Consider matrices of the form $\begin{bmatrix} a & b \\ -b & a-b \end{bmatrix}$ with entries from $\mathbb{R}$, closed under addition and matrix multiplication (see Unital rings within matrices ). This forms a unital and commutative ring.
Moreover, the determinant of such a matrix is of the form $x^2 + y^2 - xy = f(x,y)$ for $x,y \in \mathbb{R}$. Notice that $f_x = 2x - y$ and $f_y = 2y - x$, so the only possible extremum is at the critical point $(0,0)$, and for large $(x,y)$ we have positive $f(x,y)$, so I suspect that $f(x,y) > 0$ for $(x,y) \neq (0,0)$. So all nonzero matrices of this form are invertible, which means this ring is a field. Call it $M$.

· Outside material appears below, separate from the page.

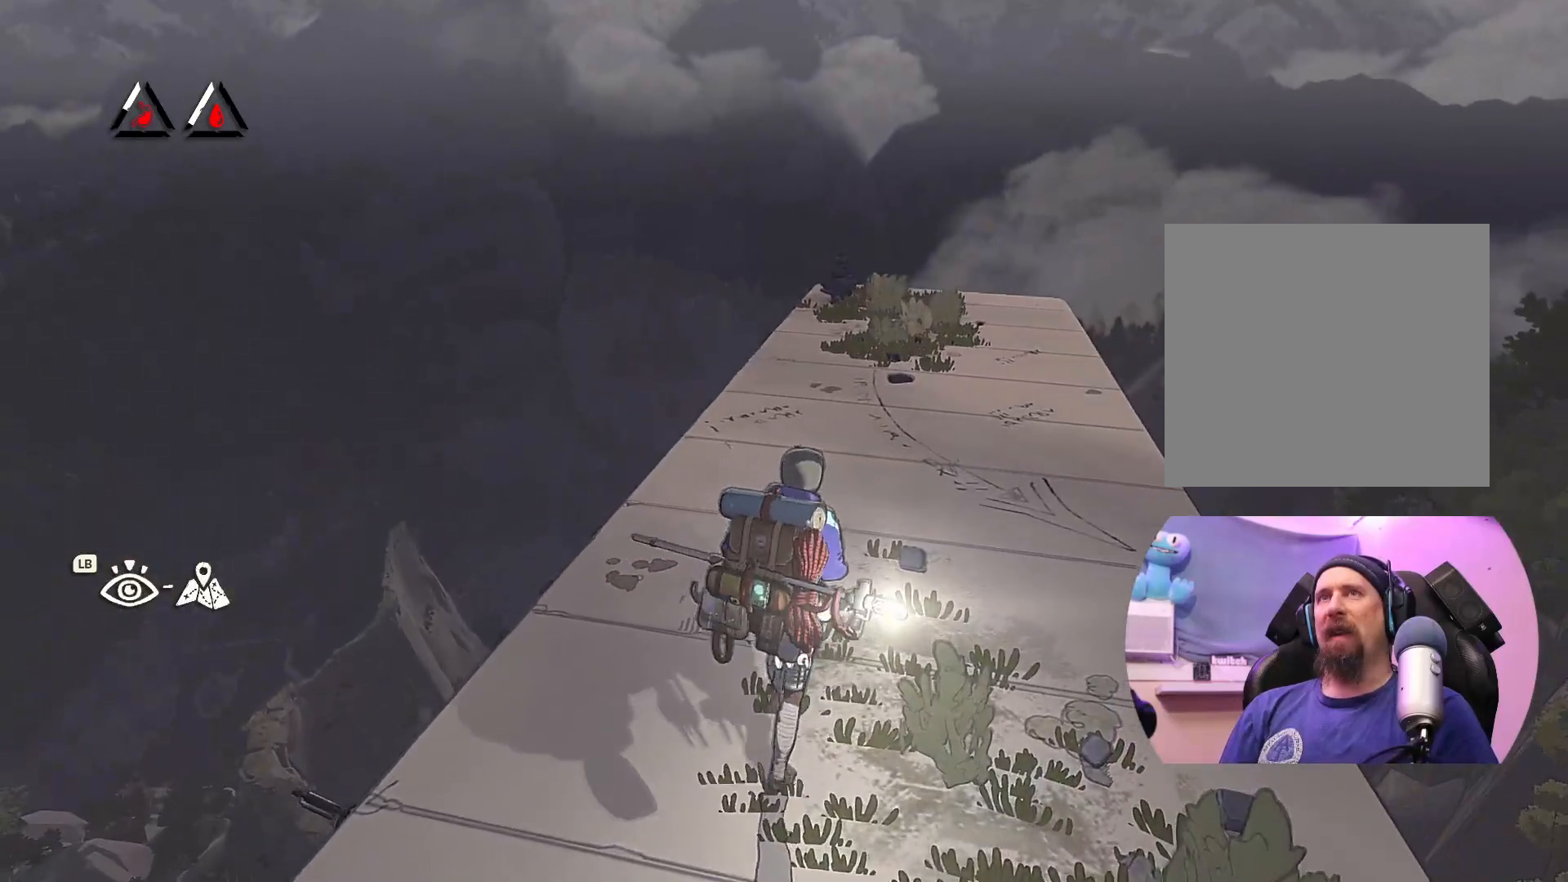
{"buttons": [], "left_stick": "up", "right_stick": "center", "events": [[33, "left_stick", "center"], [217, "left_stick", "up"]]}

Is there a more well-known field $K$ such that $M \cong K$? I notice that $M \cong \mathbb{R}^2$ with multiplication defined as $(a,b) * (c,d) = (ac-bd, ad+bc-bd)$, which is close to defining it as $(ac-bd, ad+bc)$ for $\mathbb{C}$.
EDIT: there are much simpler ways to prove $x^2+y^2-xy \neq 0$ if $(x,y) \neq (0,0)$. How can I prove that $xy\leq x^2+y^2$?